Reputation: 649
I am trying to split sentence using regular expression.
Sentence:
"Hallo, I'm a dog. The end. Someone said: \"Earth is Earth\". Is it good? I like it! 'He is right' said I."
Current regular expression:
\\s+|(?<=[\\p{Punct}&&[^']])|(?=[\\p{Punct}&&[^']])
Current result:
{"Hallo", ",", "I'm", "a", "dog", ".", "The", "end", ".", "Someone",
"said", ":", **""**, """ , "Earth", "is", "Earth", """, ".", "Is", "it",
"good", "?", "I", "like", "it", "!", **"'He"**, "is", **"right'"**,
"said", "I", "."}
I have extra ""
before first quote sign and it doesn't split the ' from words.
Result which I want:
{"Hallo", ",", "I'm", "a", "dog", ".", "The", "end", ".", "Someone",
"said", ":", """ , "Earth", "is", "Earth", """, ".", "Is", "it",
"good", "?", "I", "like", "it", "!", "'" , "He", "is", "right", "'",
"said", "I", "."}
Edit: Sorry! More code then:
String toTest = "Hallo, I'm a dog. The end. Someone said: \"Earth is Earth\". Is it good? I like it! 'He is right' said I.";
String [] words = toTest.split("\\s+|(?<=[\\p{Punct}&&[^']])|(?=[\\p{Punct}&&[^']])");
and it produce words list:
words = {"Hallo", ",", "I'm", "a", "dog", ".", "The", "end", ".", "Someone", "said", ":", "", """ , "Earth", "is", "Earth", """, ".", "Is", "it", "good", "?", "I", "like", "it", "!", "'He", "is", "right'", "said", "I", "."}
Upvotes: 2
Views: 1232
Reputation: 11930
You can try that :
\\s+|(?<=[\\p{Punct}&&[^']])(?!\\s)|(?=[\\p{Punct}&&[^']])(?<!\\s)|(?<=[\\s\\p{Punct}]['])(?!\\s)|(?=['][\\s\\p{Punct}])(?<!\\s)
The problem with said: \"Earth
was that you were splitting before and after the space, so I have added a negative look-ahead and a negative look-behind to the parts splitting around punctuation.
I also have added two cases for splitting the single quotes if they are preceded or followed by a space or some punctuation.
But, as @RealSkeptic wrote in his comment, this will not take care of
a single quote that denotes possesion like dolphins' noses
And you may need to write a real parser for that.
Upvotes: 4
Reputation: 328704
While it might be possible to solve the problem with a single regexp, my approach is to split the work into several steps where each does one thing.
So I suggest you create an interface:
public interface IProcess {
List<String> process (List<String> input);
}
Now you can start with a list that contains the whole sentence as the first element and which returns words split by white space:
return Arrays.asList (input.get (0).split ("\\s+") );
The next step is to write processors for each kind of special characters and chain them. For example, you can strip .,!?
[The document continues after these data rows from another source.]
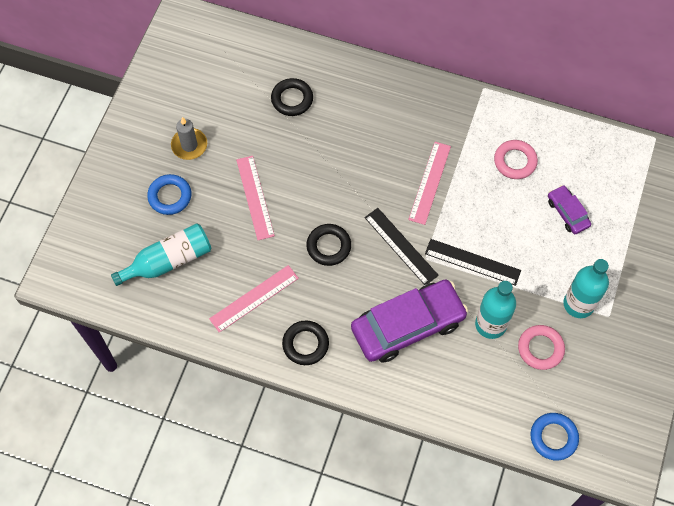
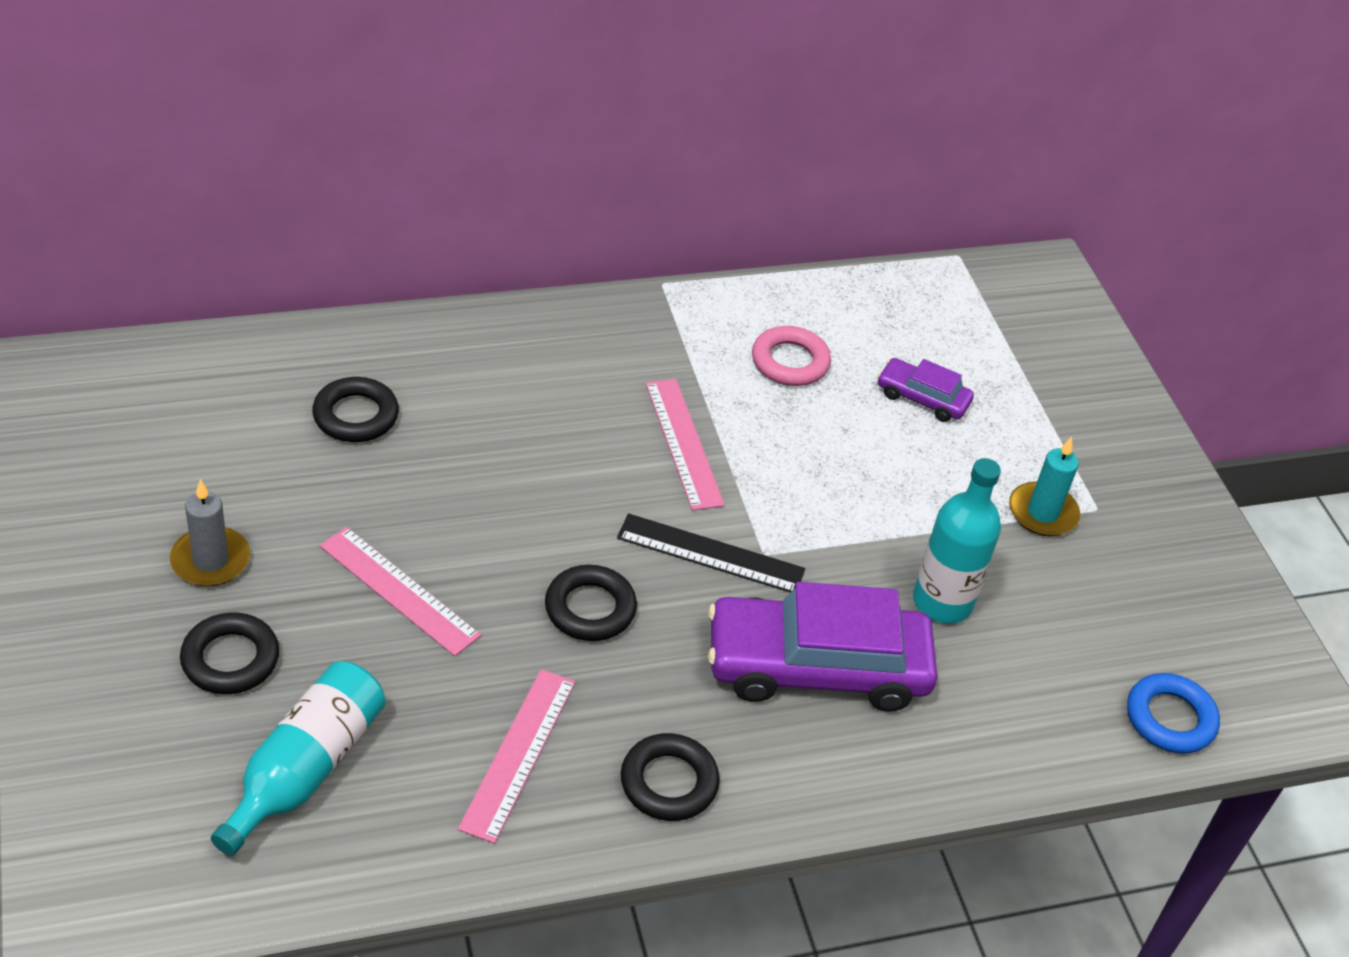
camera: 40 degrees left, 20 degrees down
blue ring [147,174,191,215] -> black ring [180,613,279,694]
purple car [351,279,468,363] -> purple car turned 120 degrees counterclockwise [708,582,938,712]
black ruler [425,239,521,286] -> none
pink ring [518,325,565,370] -> none
turquoise bottle [563,259,609,318] -> turquoise candle [1009,437,1080,536]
at the end of each word to clean the input for the next steps.
This way, you can easily write unit tests for each processor whenever you find a bug and easily narrow down the part of the chain which needs to be improved.
Upvotes: 0
Reputation: 476
You can try and separate your special characters from your words:
yoursentence.replaceAll("([^\\w ])", " $1 ").split(" +");
This messes up spaces, but i guess you don't need to care about how many are in your sentence next to each other. Also, a "bit" simpler than yours :D
copyable code to try:
public static void main(String[] args) {
String s = "Hallo, I'm a dog. The end. Someone said: \"Earth is Earth\". Is it good? I like it! 'He is right' said I.";
String replaceAll = s.replaceAll("([^\\w ])", " $1 ");
List<String> asList = Arrays.asList(replaceAll.split(" +"));
for (String string : asList) {
System.out.println(string);
}
}
Upvotes: 0